[Foundation-l] Frequency of Seeing Bad Versions - now with traffic data

Fri Aug 28 15:10:30 UTC 2009

On Fri, Aug 28, 2009 at 10:08 AM, Thomas Dalton <thomas.dalton at gmail.com>wrote:

> 2009/8/28 Anthony <wikimail at inbox.org>:
> > If you're going to do it, maybe we should work on a rough-consensus
> > objective definition of "vandalism" before you release the file,
> though...
>
> Don't we have a consensus definition already? Vandalism is bad faith
> editing. You may also want to include test edits since they are
> treated in the same way (just with different warning messages). That
> isn't objective, but it should be close enough. We can argue over a
> few borderline cases.

Well, it relies on information (intent) which we can't determine simply from
the content of the edit (sometimes it is implied if you look at the entire
behavior of the user, but that's too messy).  Is a POV edit "vandalism"?  I
think it has to be treated as such, at least some of the time ("Windows is
the worst operating system ever"), but there are certainly edits which are
clearly POV but the intent is unclear (many people don't know the rules).
We need to remove intent from the definition, and I suppose call it
"degraded articles".  But simply saying that anything POV is vandalism would
potentially include just about any large article.

I suppose we can just list everything that's arguably vandalism and then
categorize it later though.  I expect we'll come up with several different
final numbers, which I guess is okay (the only part that really needs to be
pristinely unbiased is the selection of pageviews), though I do expect some
people will adapt their definition of vandalism to fit the data.

I support the request for 5000 random pageviews (uniform distribution
> by pageview over the last 6 months) from the logs.

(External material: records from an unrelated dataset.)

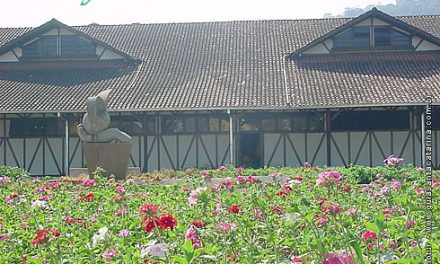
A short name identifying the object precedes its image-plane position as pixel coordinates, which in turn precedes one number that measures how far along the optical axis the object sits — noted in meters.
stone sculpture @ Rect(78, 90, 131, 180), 16.94
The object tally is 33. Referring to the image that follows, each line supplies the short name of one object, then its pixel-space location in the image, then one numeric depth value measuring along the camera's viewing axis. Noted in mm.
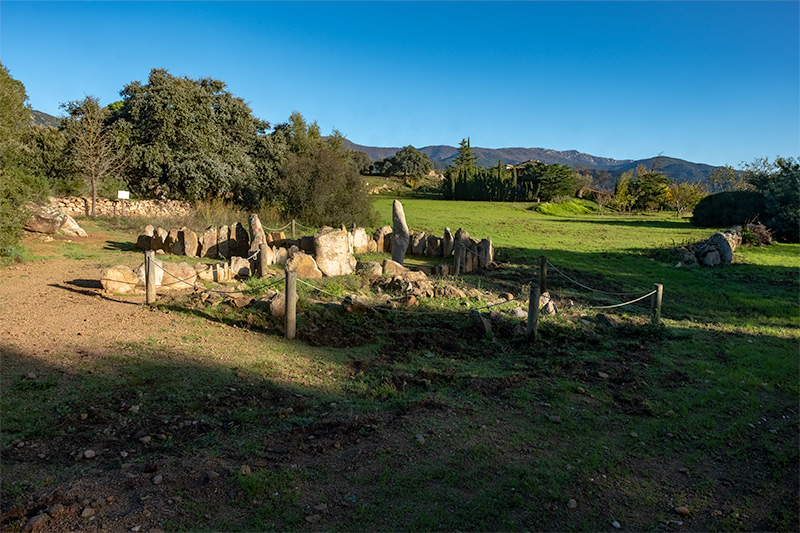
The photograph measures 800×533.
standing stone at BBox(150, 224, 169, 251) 14547
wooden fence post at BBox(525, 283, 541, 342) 7844
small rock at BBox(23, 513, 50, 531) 3303
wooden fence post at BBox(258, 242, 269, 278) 11250
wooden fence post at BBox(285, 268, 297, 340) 7746
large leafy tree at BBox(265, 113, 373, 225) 21766
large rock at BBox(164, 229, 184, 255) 14273
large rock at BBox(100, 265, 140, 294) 9383
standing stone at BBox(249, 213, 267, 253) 13414
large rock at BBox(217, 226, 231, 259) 14375
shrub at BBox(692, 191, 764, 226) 28703
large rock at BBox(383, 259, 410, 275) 12339
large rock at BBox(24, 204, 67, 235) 15688
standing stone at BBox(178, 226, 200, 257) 14141
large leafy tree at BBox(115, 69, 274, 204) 24578
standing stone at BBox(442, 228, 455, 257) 16594
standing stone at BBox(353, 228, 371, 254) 16441
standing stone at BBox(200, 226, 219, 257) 14281
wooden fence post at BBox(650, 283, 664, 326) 9289
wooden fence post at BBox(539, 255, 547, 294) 12195
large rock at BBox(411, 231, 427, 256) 16891
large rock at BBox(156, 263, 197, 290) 9828
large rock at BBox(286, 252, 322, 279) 11414
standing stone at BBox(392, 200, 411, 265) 15211
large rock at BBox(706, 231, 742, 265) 18156
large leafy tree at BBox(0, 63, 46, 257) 11828
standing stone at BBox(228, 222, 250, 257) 14430
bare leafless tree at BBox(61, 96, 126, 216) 22891
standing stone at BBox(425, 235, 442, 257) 16688
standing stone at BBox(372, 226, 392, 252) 17156
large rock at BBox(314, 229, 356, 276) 12203
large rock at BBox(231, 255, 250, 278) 11367
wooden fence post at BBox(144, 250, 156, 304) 8930
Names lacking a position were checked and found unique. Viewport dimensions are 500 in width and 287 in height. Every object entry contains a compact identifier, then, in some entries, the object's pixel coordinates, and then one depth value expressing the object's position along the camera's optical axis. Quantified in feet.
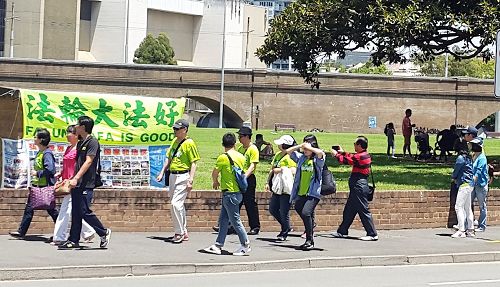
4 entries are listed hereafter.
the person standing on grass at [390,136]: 117.39
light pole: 252.62
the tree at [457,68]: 396.78
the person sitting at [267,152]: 103.02
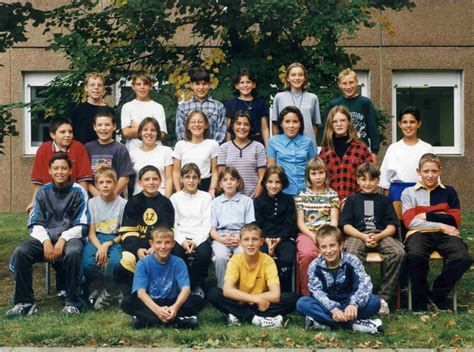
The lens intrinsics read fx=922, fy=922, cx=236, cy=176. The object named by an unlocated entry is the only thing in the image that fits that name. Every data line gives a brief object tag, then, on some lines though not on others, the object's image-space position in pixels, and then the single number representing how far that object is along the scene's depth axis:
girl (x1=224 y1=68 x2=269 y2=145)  9.90
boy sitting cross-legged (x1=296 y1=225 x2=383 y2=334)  7.65
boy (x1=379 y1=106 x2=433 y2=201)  9.28
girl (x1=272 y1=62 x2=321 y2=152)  9.77
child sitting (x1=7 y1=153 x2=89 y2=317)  8.47
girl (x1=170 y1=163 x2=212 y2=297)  8.82
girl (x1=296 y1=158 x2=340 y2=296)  8.85
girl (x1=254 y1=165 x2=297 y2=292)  8.92
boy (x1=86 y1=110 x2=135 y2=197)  9.35
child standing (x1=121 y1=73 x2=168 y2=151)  9.98
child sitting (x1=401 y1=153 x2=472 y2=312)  8.51
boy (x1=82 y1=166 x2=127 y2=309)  8.64
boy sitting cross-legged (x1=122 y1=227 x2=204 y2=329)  7.78
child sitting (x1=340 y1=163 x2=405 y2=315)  8.59
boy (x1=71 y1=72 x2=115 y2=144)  9.77
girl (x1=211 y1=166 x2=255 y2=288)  8.83
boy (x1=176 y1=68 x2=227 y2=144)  9.89
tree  10.70
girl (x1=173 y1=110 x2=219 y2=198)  9.50
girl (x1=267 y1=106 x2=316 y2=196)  9.34
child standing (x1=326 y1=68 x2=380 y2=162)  9.72
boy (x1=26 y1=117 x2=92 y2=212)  9.20
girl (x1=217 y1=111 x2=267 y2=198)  9.49
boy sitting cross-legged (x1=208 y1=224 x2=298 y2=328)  7.98
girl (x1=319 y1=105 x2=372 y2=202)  9.20
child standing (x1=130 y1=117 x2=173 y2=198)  9.47
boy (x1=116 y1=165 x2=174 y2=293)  8.73
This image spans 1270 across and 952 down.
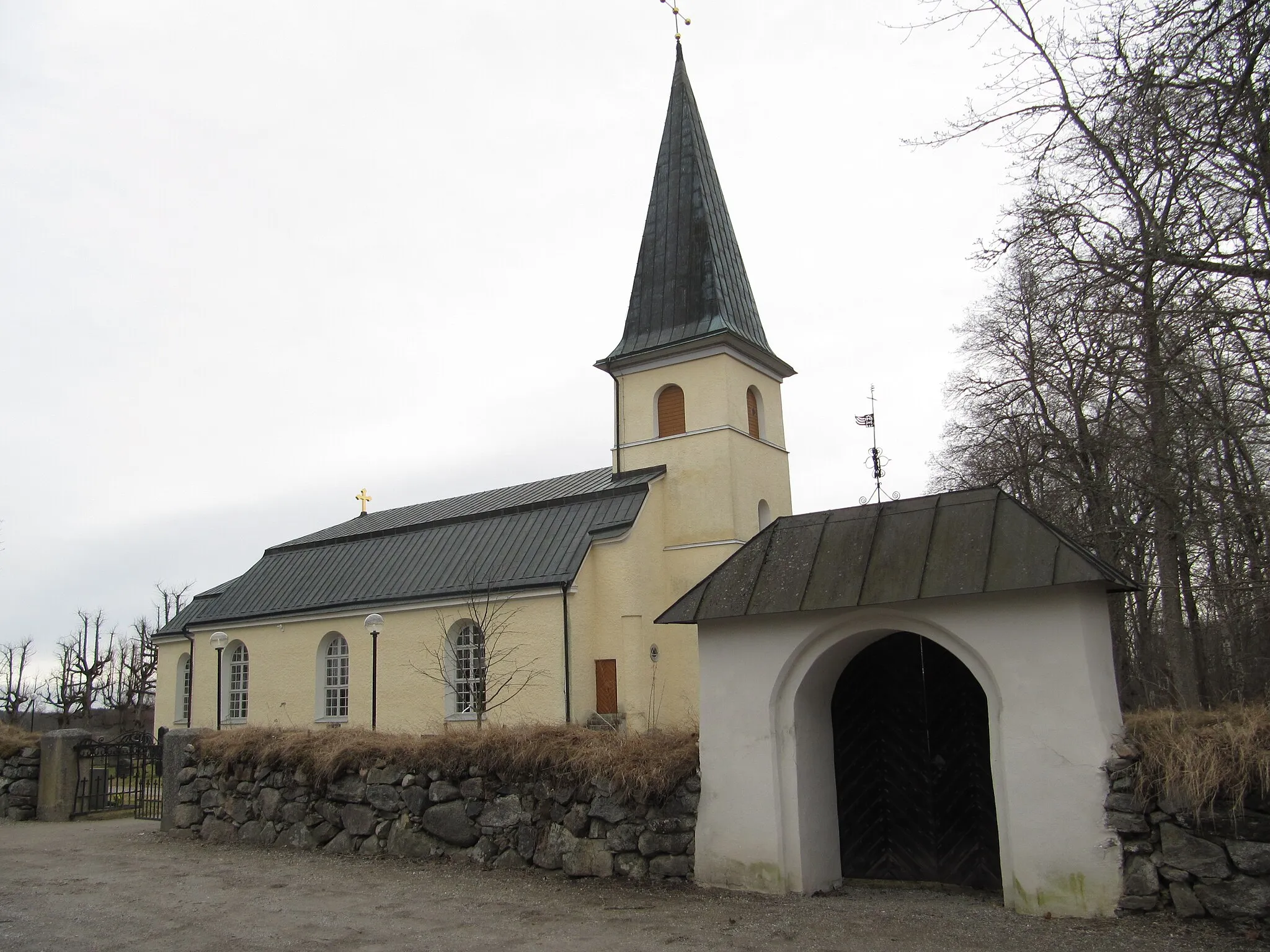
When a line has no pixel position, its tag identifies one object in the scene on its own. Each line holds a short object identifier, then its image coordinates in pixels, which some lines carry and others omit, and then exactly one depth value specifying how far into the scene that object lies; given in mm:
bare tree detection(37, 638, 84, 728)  49000
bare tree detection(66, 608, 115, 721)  50969
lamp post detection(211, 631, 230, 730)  22062
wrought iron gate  16203
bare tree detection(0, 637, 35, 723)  50031
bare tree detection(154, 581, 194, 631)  55938
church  20266
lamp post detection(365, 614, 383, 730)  18312
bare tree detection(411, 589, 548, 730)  20000
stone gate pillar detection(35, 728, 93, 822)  16703
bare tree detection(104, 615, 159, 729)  48969
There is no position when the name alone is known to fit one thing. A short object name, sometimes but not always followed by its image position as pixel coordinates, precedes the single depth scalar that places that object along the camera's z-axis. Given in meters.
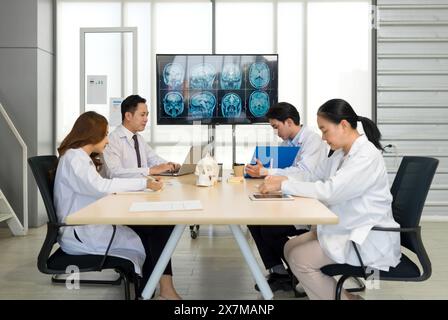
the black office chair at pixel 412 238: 2.14
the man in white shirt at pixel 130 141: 3.56
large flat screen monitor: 5.19
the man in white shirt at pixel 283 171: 3.13
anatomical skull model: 2.86
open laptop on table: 3.59
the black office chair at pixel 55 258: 2.34
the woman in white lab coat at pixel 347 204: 2.16
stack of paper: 1.98
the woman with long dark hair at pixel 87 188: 2.41
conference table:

Seems like it could be reused for a lot of different types of studies, so
long as the researcher isn't exposed to the details of the urls before
coming up with his/her methodology.  And I think the analysis of those 5000
pageviews in all sorts of ways would "crowdsource" well.  I'd love to see a
"Nature Study" equivalent, analyzing the more subjective aspects of the
articles in addition to just plain old vandalized/not-vandalized.

If we can't get the 5000 random pageviews (do the logs even still exist?), I
suppose wikistats will do.  They have pageviews broken down by hour, so the
non-uniformity of a single hour is probably fairly small for the popular
pages most likely to be selected.  Worst part is that it's a whole lot of
data to download, and I'm not sure any shortcuts can be taken without
screwing up the non-uniformity.  I considered just downloading the
projectcounts and then selecting the date-hours weighted accordingly then
downloading only the date-hour files needed, but that does potentially
introduce error if the non-article traffic isn't well correlated to the
article traffic, so I dunno.  Probably a safe assumption that they are well
correlated, but I'd rather not guess.  Maybe talk-page traffic is highly
correlated to increased vandalism, or decreased vandalism.  It's possible,
so I'd rather be safe.